- _WORK REQUEST_: Scan the entries below for the word "with" and copy every line where it turns up.

- _DATA SUPPLIED_:
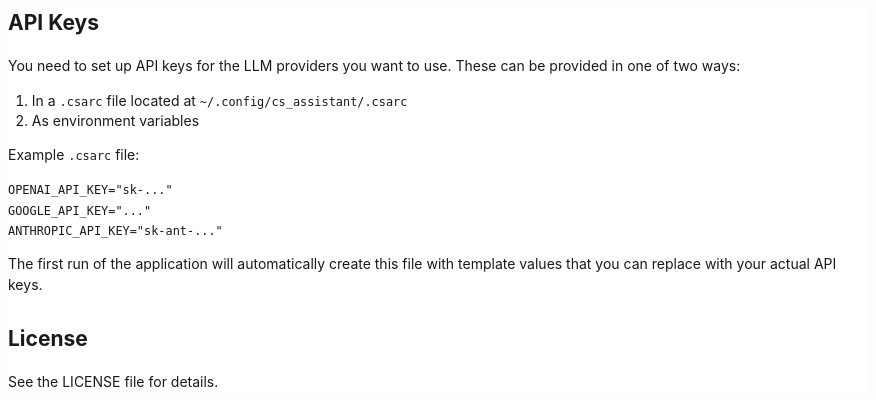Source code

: ## API Keys

You need to set up API keys for the LLM providers you want to use. These can be provided in one of two ways:

1. In a `.csarc` file located at `~/.config/cs_assistant/.csarc`
2. As environment variables

Example `.csarc` file:
```
OPENAI_API_KEY="sk-..."
GOOGLE_API_KEY="..."
ANTHROPIC_API_KEY="sk-ant-..."
```

The first run of the application will automatically create this file with template values that you can replace with your actual API keys.

## License

See the LICENSE file for details.
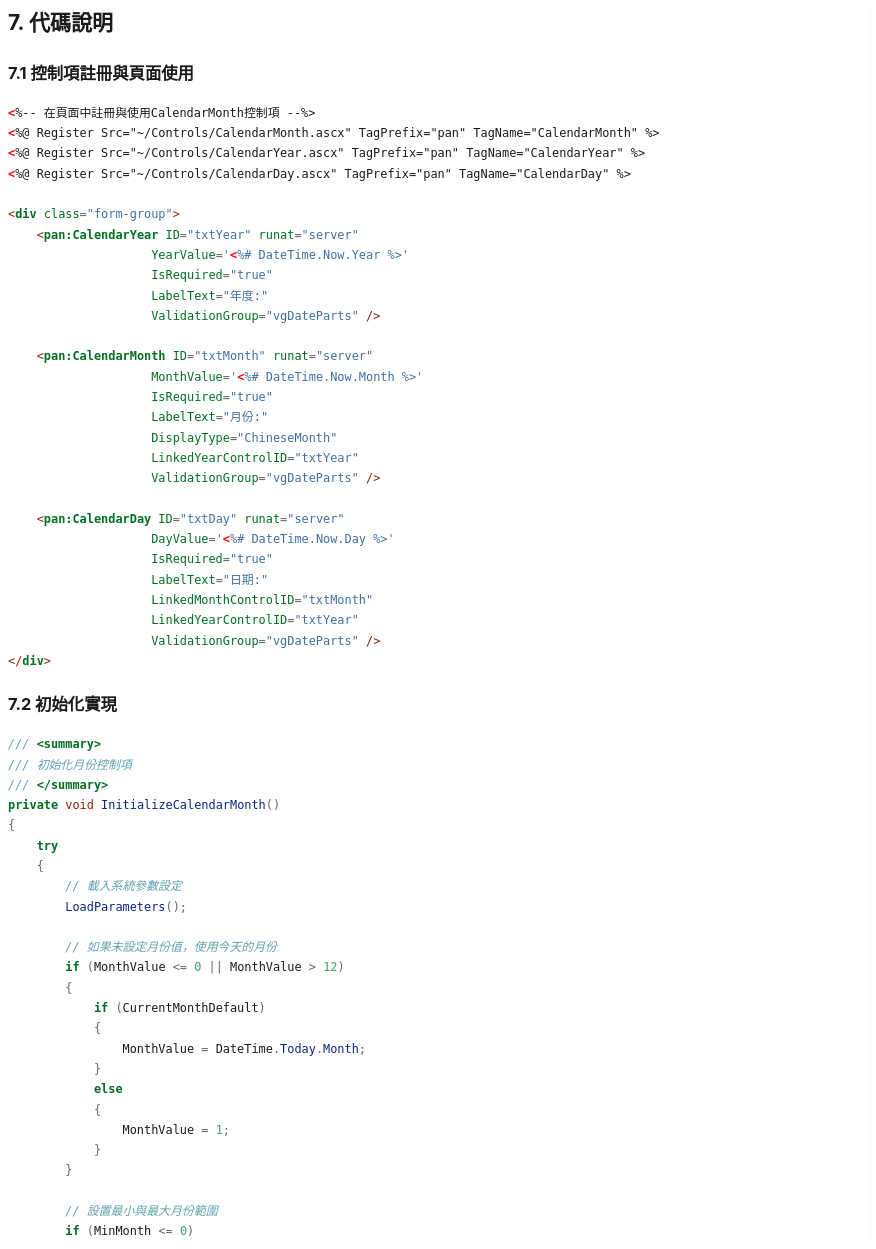 ## 7. 代碼說明

### 7.1 控制項註冊與頁面使用

```aspx
<%-- 在頁面中註冊與使用CalendarMonth控制項 --%>
<%@ Register Src="~/Controls/CalendarMonth.ascx" TagPrefix="pan" TagName="CalendarMonth" %>
<%@ Register Src="~/Controls/CalendarYear.ascx" TagPrefix="pan" TagName="CalendarYear" %>
<%@ Register Src="~/Controls/CalendarDay.ascx" TagPrefix="pan" TagName="CalendarDay" %>

<div class="form-group">
    <pan:CalendarYear ID="txtYear" runat="server" 
                    YearValue='<%# DateTime.Now.Year %>' 
                    IsRequired="true"
                    LabelText="年度:"
                    ValidationGroup="vgDateParts" />
                    
    <pan:CalendarMonth ID="txtMonth" runat="server" 
                    MonthValue='<%# DateTime.Now.Month %>' 
                    IsRequired="true"
                    LabelText="月份:"
                    DisplayType="ChineseMonth"
                    LinkedYearControlID="txtYear"
                    ValidationGroup="vgDateParts" />
                    
    <pan:CalendarDay ID="txtDay" runat="server" 
                    DayValue='<%# DateTime.Now.Day %>' 
                    IsRequired="true"
                    LabelText="日期:"
                    LinkedMonthControlID="txtMonth"
                    LinkedYearControlID="txtYear"
                    ValidationGroup="vgDateParts" />
</div>
```

### 7.2 初始化實現

```csharp
/// <summary>
/// 初始化月份控制項
/// </summary>
private void InitializeCalendarMonth()
{
    try
    {
        // 載入系統參數設定
        LoadParameters();
        
        // 如果未設定月份值，使用今天的月份
        if (MonthValue <= 0 || MonthValue > 12)
        {
            if (CurrentMonthDefault)
            {
                MonthValue = DateTime.Today.Month;
            }
            else
            {
                MonthValue = 1;
            }
        }
        
        // 設置最小與最大月份範圍
        if (MinMonth <= 0)
```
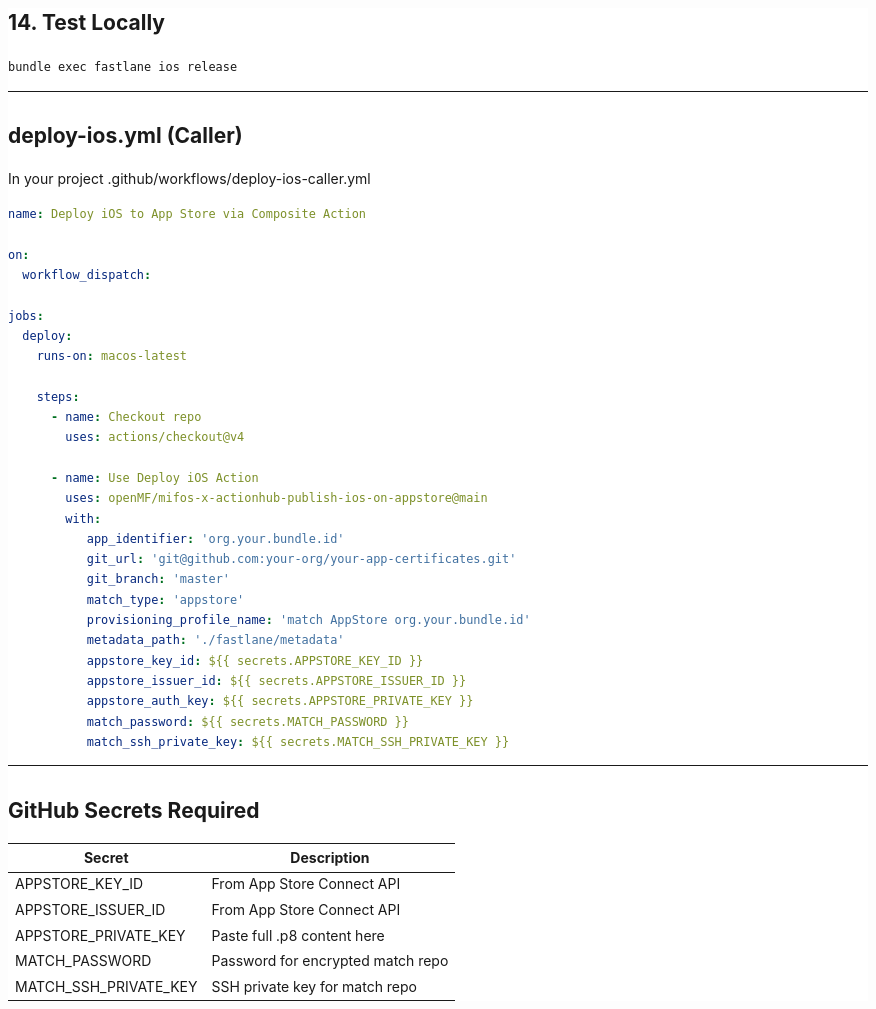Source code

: ## 14. Test Locally
```
bundle exec fastlane ios release
```
<hr data-start="378" data-end="381" class="">

## deploy-ios.yml (Caller)
In your project .github/workflows/deploy-ios-caller.yml
```yaml
name: Deploy iOS to App Store via Composite Action

on:
  workflow_dispatch:

jobs:
  deploy:
    runs-on: macos-latest

    steps:
      - name: Checkout repo
        uses: actions/checkout@v4

      - name: Use Deploy iOS Action
        uses: openMF/mifos-x-actionhub-publish-ios-on-appstore@main
        with:
           app_identifier: 'org.your.bundle.id'
           git_url: 'git@github.com:your-org/your-app-certificates.git'
           git_branch: 'master'
           match_type: 'appstore'
           provisioning_profile_name: 'match AppStore org.your.bundle.id'
           metadata_path: './fastlane/metadata'
           appstore_key_id: ${{ secrets.APPSTORE_KEY_ID }}
           appstore_issuer_id: ${{ secrets.APPSTORE_ISSUER_ID }}
           appstore_auth_key: ${{ secrets.APPSTORE_PRIVATE_KEY }}
           match_password: ${{ secrets.MATCH_PASSWORD }}
           match_ssh_private_key: ${{ secrets.MATCH_SSH_PRIVATE_KEY }}
```

<hr data-start="378" data-end="381" class="">

## GitHub Secrets Required

Secret | Description
-- | --
APPSTORE_KEY_ID | From App Store Connect API
APPSTORE_ISSUER_ID | From App Store Connect API
APPSTORE_PRIVATE_KEY | Paste full .p8 content here
MATCH_PASSWORD | Password for encrypted match repo
MATCH_SSH_PRIVATE_KEY | SSH private key for match repo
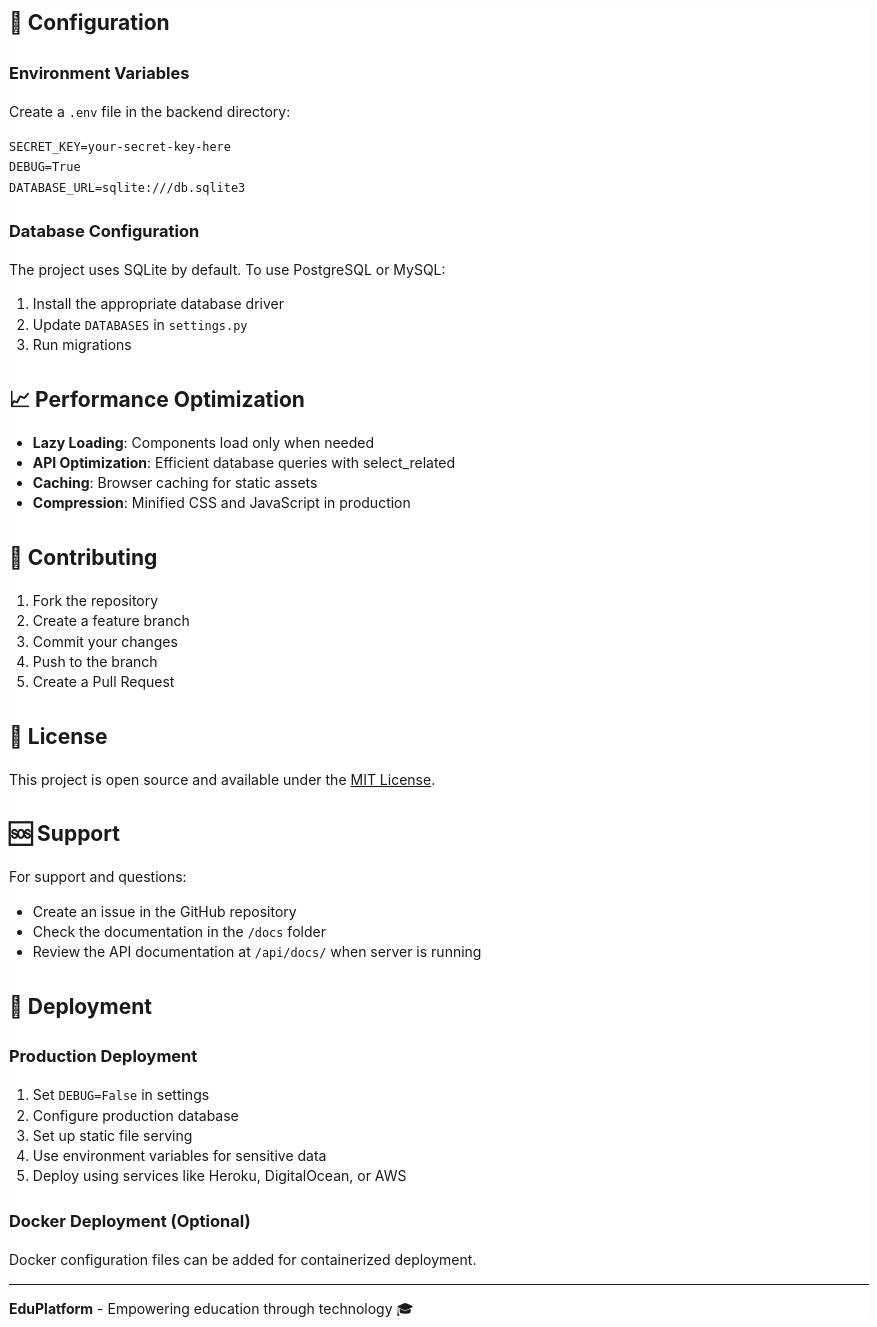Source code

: ## 🔧 Configuration

### Environment Variables
Create a `.env` file in the backend directory:
```
SECRET_KEY=your-secret-key-here
DEBUG=True
DATABASE_URL=sqlite:///db.sqlite3
```

### Database Configuration
The project uses SQLite by default. To use PostgreSQL or MySQL:

1. Install the appropriate database driver
2. Update `DATABASES` in `settings.py`
3. Run migrations

## 📈 Performance Optimization

- **Lazy Loading**: Components load only when needed
- **API Optimization**: Efficient database queries with select_related
- **Caching**: Browser caching for static assets
- **Compression**: Minified CSS and JavaScript in production

## 🤝 Contributing

1. Fork the repository
2. Create a feature branch
3. Commit your changes
4. Push to the branch
5. Create a Pull Request

## 📝 License

This project is open source and available under the [MIT License](LICENSE).

## 🆘 Support

For support and questions:
- Create an issue in the GitHub repository
- Check the documentation in the `/docs` folder
- Review the API documentation at `/api/docs/` when server is running

## 🚀 Deployment

### Production Deployment
1. Set `DEBUG=False` in settings
2. Configure production database
3. Set up static file serving
4. Use environment variables for sensitive data
5. Deploy using services like Heroku, DigitalOcean, or AWS

### Docker Deployment (Optional)
Docker configuration files can be added for containerized deployment.

---

**EduPlatform** - Empowering education through technology 🎓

- _RESULT FOR THIS EXERCISE_:
The first run of the application will automatically create this file with template values that you can replace with your actual API keys.
        with:
- **API Optimization**: Efficient database queries with select_related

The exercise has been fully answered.